[Study material Boundary: Start]

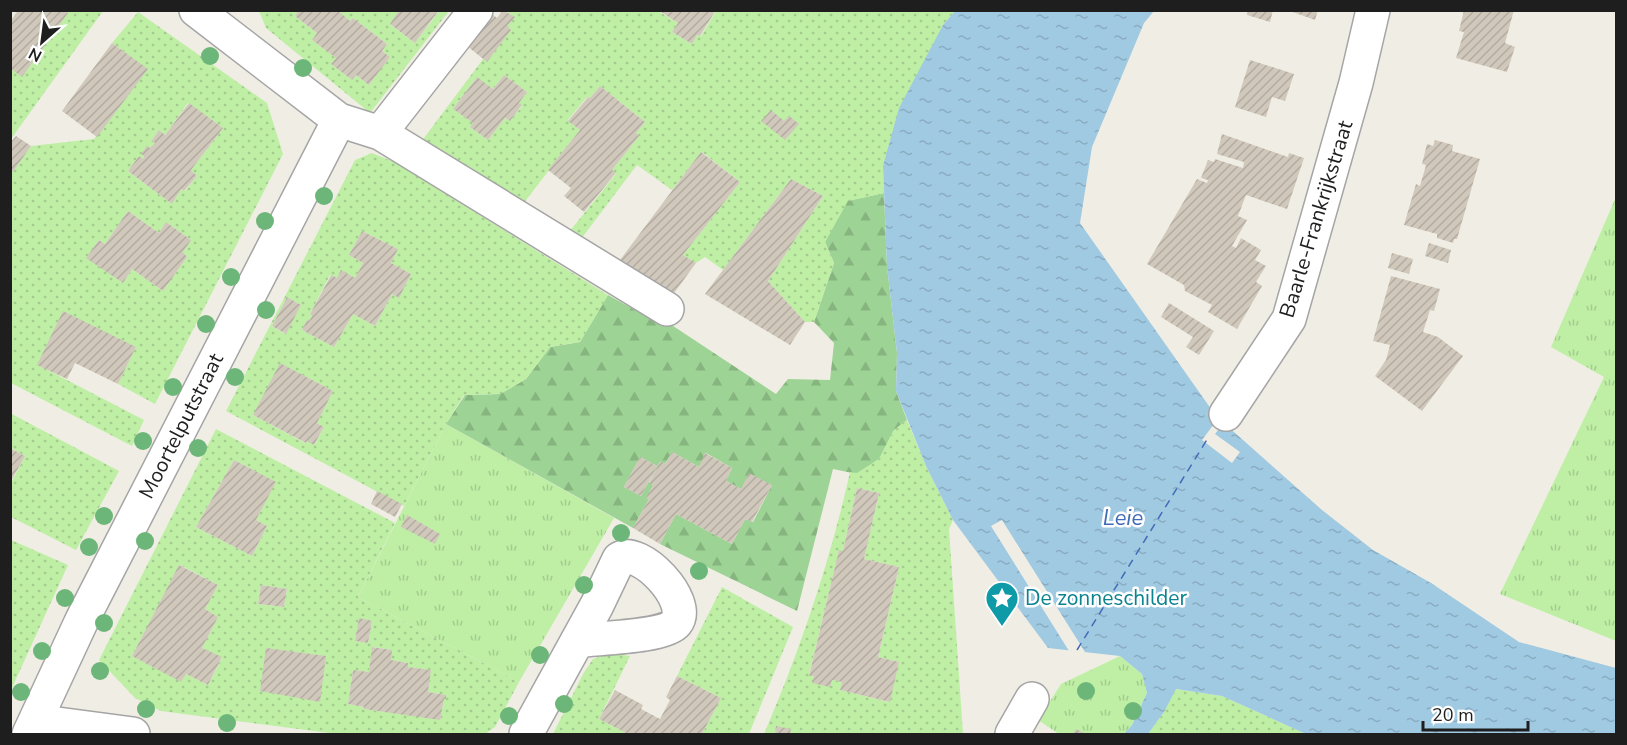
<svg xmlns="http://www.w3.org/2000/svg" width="1627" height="745" viewBox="0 0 1627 745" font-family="'Nunito Sans',sans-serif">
<defs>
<pattern id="grass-tufts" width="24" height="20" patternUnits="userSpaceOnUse" patternTransform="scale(1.5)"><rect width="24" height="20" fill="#beefa5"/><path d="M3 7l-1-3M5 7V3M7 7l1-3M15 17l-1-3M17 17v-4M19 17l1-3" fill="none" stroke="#a3cc8e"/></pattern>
<pattern id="forest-firs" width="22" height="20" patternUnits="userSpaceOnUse" patternTransform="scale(1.5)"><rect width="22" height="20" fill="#9dd394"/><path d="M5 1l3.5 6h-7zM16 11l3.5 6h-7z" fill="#87b57f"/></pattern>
<pattern id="garden-dots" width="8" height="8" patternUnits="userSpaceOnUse" patternTransform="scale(1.5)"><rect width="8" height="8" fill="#beefa5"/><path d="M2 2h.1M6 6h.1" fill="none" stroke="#a3cc8e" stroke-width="1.8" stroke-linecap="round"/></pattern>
<pattern id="water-ripples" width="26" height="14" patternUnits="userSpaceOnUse" patternTransform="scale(1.5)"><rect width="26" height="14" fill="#a0c9e2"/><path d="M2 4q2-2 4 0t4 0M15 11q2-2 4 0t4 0" fill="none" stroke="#89acc1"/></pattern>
<pattern id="building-hatch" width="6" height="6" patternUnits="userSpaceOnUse" patternTransform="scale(1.5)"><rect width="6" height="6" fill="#d1c8bc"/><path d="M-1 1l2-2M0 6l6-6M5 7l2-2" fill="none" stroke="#b3aba1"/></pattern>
</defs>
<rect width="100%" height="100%" fill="#f0eee4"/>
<path fill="url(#grass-tufts)" d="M1616 197V641L1500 594 1604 377 1551 347Z
M446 424 614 518 519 682 358 597Z
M1120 656 1142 674 1147 693 1132 725 1124 734H1059L1038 720 1061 684Z"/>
<path fill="url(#forest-firs)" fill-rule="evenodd" d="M884 193 887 266 897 353 896 391 907 420 894 430 879 459 857 474 833 469 797 611 660 544 676 514 732 544 745 519 753 522 772 485 741 489 726 481 732 468 706 453 699 467 672 452 665 464 660 462 649 482 653 485 647 498 649 499 633 528 446 424 465 395 500 394 526 379 550 347 580 342 608 295 644 315 664 320 776 394 788 379 830 380 834 343 814 322 834 263 825 242 847 201ZM640 457 657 466 641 496 624 487Z"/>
<path fill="url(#garden-dots)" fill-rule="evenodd" d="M65 11H103L11 139 10 68 68 13Z
M259 11H299L295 16 317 33 312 40 336 58 331 64 352 80 356 75 369 85 390 57 382 51 387 44 353 18 350 21 337 11H399L390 24 415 43 439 11H449L370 113 266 28Z
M506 11H658L678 23 672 32 692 44 697 35 701 36 716 11H955L943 25 883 166 884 193 848 201 825 242 834 263 814 322H805L768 281 823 196 791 179 723 270 705 257 696 263 683 255 740 182 702 152 672 190 637 165 581 239 569 232 616 174 612 170 639 136 636 133 645 122 600 86 590 98 587 97 568 120 580 130 523 204 421 142 483 59 511 30 507 26 514 17ZM504 75 527 92 519 103 522 106 510 121 505 118 488 140 470 127 473 123 453 109 476 78 493 89Z
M138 12 267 103 283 154 155 404 118 384 136 347 38 365 144 420 132 446 11 383V171L13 172 31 146 94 139 147 69 112 43ZM188 103 223 128 191 170 197 176 185 191 181 189 172 204 128 171 139 156 143 159 144 156 142 154 147 146 150 148 155 143 152 140 159 130 165 135ZM128 211 159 233 166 222 191 240 183 252 187 257 163 291 132 269 123 283 87 257 99 240 105 244Z
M372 153 394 162 608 295 580 342 550 347 526 379 500 394 464 395 446 424 404 506 226 411 355 160ZM362 231 398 249 391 263 411 274 399 297 392 294 375 326 353 314 334 347 302 330 307 320 309 321 312 316 310 314 330 275 337 278 341 271 355 278 363 263 349 255ZM287 297 301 305 285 334 272 326ZM281 364 333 391 317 423 324 427 315 444 307 441 305 443 253 415Z
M10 413 119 471 76 550 11 517V483L25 456 11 448Z
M907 420 926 466 953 520 949 529 963 734H764C800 650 830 562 850 472L857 473 879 459 894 430ZM857 488 879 493 864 559 899 567 878 657 899 662 889 702 840 690 842 682 809 675 839 551H843Z
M216 429 395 523 358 597 519 682 495 727 485 734H337L161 711 135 698 99 660ZM234 460 275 482 256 520 267 526 252 556 196 527ZM180 565 218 585 205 609 218 617 202 648 222 658 208 685 186 674 181 681 132 656ZM261 585 287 589 284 607 258 604ZM359 619 372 621 368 643 355 641ZM373 647 391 650V660L408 663V667L430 670 428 692 446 695V699H444L440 719 364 709V707L348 704 353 670 369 672Z
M11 540 68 565 11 690Z
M722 587 793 627 749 734H702L721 698 677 676Z
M610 653 630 656 599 719 628 734H553L583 674 593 659Z
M1175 689 1222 696 1306 734H1148L1164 712Z"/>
<path fill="url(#water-ripples)" d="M955 11H1154L1144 23 1092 147 1080 223 1216 416 1322 510 1373 550 1431 583 1519 642 1616 668V734H1306L1222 696 1176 689 1164 712 1148 734H1124L1132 725 1147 693 1142 674 1120 656 1048 648 953 520 926 466 896 391 897 353 887 266 883 166 899 108 943 25Z"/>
<path fill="#f0eee4" d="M1220 416 1225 421 1215 434 1240 452 1232 463 1202 440Z
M1002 520 1085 652 1080 655 1066 653 1069 651 991 526Z"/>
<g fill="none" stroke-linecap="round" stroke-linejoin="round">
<path stroke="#426bb7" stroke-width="1.5" stroke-dasharray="8 6" stroke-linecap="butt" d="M1077 650 1208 438"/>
</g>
<path fill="url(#building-hatch)" d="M18 10H65L68 13 22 77 10 68V22Z
M299 10H337L350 21 353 18 387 44 382 51 390 57 369 85 356 75 352 80 331 64 336 58 312 40 317 33 295 16Z
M399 10H439L415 43 390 24Z
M503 10 515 17 507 26 511 30 487 62 467 46 492 14 497 18Z
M658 10H716L700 36 697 35 692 44 672 32 678 23Z
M1248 10H1273L1270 22 1247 15Z
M1287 10H1318L1315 20Z
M1464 10H1514L1505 43 1515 47 1507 72 1456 58 1464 32 1459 31Z
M112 43 148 69 97 137 62 111Z
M1250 60 1294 74 1285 101 1272 97 1266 117 1235 107Z
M504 75 527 92 519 103 522 105 510 121 505 118 488 140 470 127 473 123 453 109 477 77 493 89Z
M600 86 645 122 636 133 639 136 612 170 616 173 584 212 564 196 571 188 548 170 580 130 568 121 588 97 590 98Z
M189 103 223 128 191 170 197 176 184 191 181 189 172 204 128 171 139 156 143 159 144 156 141 154 147 146 150 148 155 143 152 140 159 130 165 135Z
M771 110 784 121 789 116 799 124 785 140 761 121Z
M1222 134 1288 157 1289 153 1304 158 1287 209 1246 195 1238 216 1247 220 1232 246 1236 248 1241 238 1261 250 1255 260 1266 266 1256 282 1262 286 1237 329 1208 312 1212 305 1185 291 1184 285 1147 264 1197 179 1207 183 1208 180 1201 178 1208 160 1214 162 1215 159 1243 168 1244 162 1217 154Z
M16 136 31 146 13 172 10 171V143Z
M1435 140 1453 145 1452 151 1480 159 1457 239H1454L1453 243 1437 238V234L1404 225 1416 184 1420 186 1426 165 1422 164 1427 144 1433 146Z
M701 152 740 182 683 255 696 263 672 296 620 260Z
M791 179 823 196 768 281 805 322 790 345 705 294Z
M128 211 159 233 166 222 191 240 183 252 187 257 163 291 132 269 123 283 86 258 99 240 105 244Z
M362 231 398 249 391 263 411 274 399 298 392 294 375 326 353 314 334 347 302 330 307 320 309 321 312 316 310 314 331 275 337 278 341 270 355 278 363 263 349 255Z
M1429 243 1451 250 1448 263 1425 256Z
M1392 253 1413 259 1409 274 1388 268Z
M1391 276 1440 289 1434 311 1430 310 1423 332 1438 337 1463 356 1422 411 1375 376 1386 360 1390 345 1373 341Z
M287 297 301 305 286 334 272 326Z
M1169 303 1214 331 1199 355 1186 347 1193 337 1161 317Z
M63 311 136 347 118 384 75 363 67 379 37 365Z
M280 363 333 391 317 423 324 427 314 445 307 441 306 443 253 415Z
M10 448 25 456 10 483Z
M672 452 699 467 705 453 732 468 726 481 741 489 749 473 772 485 752 522 745 519 732 544 676 514 660 544 633 528 649 499 646 498 653 485 649 483 660 461 665 464Z
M640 457 657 466 641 496 624 487Z
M234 460 276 482 256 520 267 526 252 556 196 527Z
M857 488 879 493 864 559 899 567 878 657 899 662 890 702 840 690 842 682 832 680 830 687 812 683 814 676H809L839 550 843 551Z
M377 491 402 504 395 517 371 504Z
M407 515 440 534 435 544 401 527Z
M179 565 218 585 205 609 218 617 202 648 222 657 208 685 186 674 181 682 132 656Z
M261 585 287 589 284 607 258 604Z
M359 618 372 621 368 643 355 641Z
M372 647 392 650 391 660 408 663V667L431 670 428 692 446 695V699H444L440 720 364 709V707L348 704 353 670 369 672Z
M266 648 326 656 320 702 260 691Z
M677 676 721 698 702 734H628L599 719 615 690 643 705 641 709 660 719 670 700 666 697Z
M776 726 791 729 790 734H775Z
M1076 729 1086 734H1073Z"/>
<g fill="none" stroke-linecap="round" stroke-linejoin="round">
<defs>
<path id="minor" d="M196 10 339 120 380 133 667 309
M380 133 476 10
M1226 414 1289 319 1356 83 1373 10
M35 721 133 734
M29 734 82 620 339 120
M526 734 597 605 619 559C639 545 693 601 676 623 665 637 597 638 577 641
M1012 734 1032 699"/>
</defs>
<use href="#minor" stroke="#a5a5a5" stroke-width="36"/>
<use href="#minor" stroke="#fff" stroke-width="33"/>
</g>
<g fill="#6db679">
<circle cx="210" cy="56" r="9"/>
<circle cx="303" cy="68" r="9"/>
<circle cx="324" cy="196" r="9"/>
<circle cx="265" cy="221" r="9"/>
<circle cx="231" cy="277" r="9"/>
<circle cx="266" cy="310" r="9"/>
<circle cx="206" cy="324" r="9"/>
<circle cx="235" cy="377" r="9"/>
<circle cx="173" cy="387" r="9"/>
<circle cx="143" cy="441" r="9"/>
<circle cx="198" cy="448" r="9"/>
<circle cx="104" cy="516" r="9"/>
<circle cx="621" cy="533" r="9"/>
<circle cx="145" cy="541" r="9"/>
<circle cx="89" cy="547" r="9"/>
<circle cx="699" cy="571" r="9"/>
<circle cx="584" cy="585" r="9"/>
<circle cx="65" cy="598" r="9"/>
<circle cx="104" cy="623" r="9"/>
<circle cx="42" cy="651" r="9"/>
<circle cx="540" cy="655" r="9"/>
<circle cx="100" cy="671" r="9"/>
<circle cx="1086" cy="691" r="9"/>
<circle cx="21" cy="692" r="9"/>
<circle cx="564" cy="704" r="9"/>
<circle cx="146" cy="709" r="9"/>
<circle cx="1133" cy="711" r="9"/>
<circle cx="509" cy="716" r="9"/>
<circle cx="227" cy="723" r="9"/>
</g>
<defs>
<symbol id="sight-pin" viewBox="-11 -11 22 30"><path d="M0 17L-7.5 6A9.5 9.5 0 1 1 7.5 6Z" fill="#0f9aa8" stroke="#fff"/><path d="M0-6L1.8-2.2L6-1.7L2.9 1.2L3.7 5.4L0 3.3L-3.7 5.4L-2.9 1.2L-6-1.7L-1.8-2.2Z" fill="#fff"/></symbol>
</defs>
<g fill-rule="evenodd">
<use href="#sight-pin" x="983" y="579" width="38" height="52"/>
</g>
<g text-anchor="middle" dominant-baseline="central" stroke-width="5" stroke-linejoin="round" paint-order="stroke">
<g font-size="21" fill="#1e1e1e" stroke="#fff">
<text transform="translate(1316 219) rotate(-73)">Baarle-Frankrijkstraat</text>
<text transform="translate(181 426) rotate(-63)">Moortelputstraat</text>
</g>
<g font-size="21" fill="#0d838f" stroke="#fff" text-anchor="start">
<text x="1025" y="598">De zonneschilder</text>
</g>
<g font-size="22" font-style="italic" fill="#426bb7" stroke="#fff">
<text x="1123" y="518">Leie</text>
</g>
</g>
<rect width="1627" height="745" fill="none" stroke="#1e1e1e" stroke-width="24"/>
<g transform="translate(42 42) rotate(208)" stroke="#ffffff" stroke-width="4.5" paint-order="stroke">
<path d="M0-4.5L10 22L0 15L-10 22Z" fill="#1e1e1e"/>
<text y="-9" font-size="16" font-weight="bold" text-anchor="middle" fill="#1e1e1e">N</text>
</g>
<path d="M1423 721v9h105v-9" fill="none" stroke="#1e1e1e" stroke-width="3"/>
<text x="1432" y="721" font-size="18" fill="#1e1e1e" stroke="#ffffff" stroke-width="4.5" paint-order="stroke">20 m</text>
</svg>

[Study material Boundary: End]

Check each line above for the string "middle", then copy the ones that have it.

<g text-anchor="middle" dominant-baseline="central" stroke-width="5" stroke-linejoin="round" paint-order="stroke">
<text y="-9" font-size="16" font-weight="bold" text-anchor="middle" fill="#1e1e1e">N</text>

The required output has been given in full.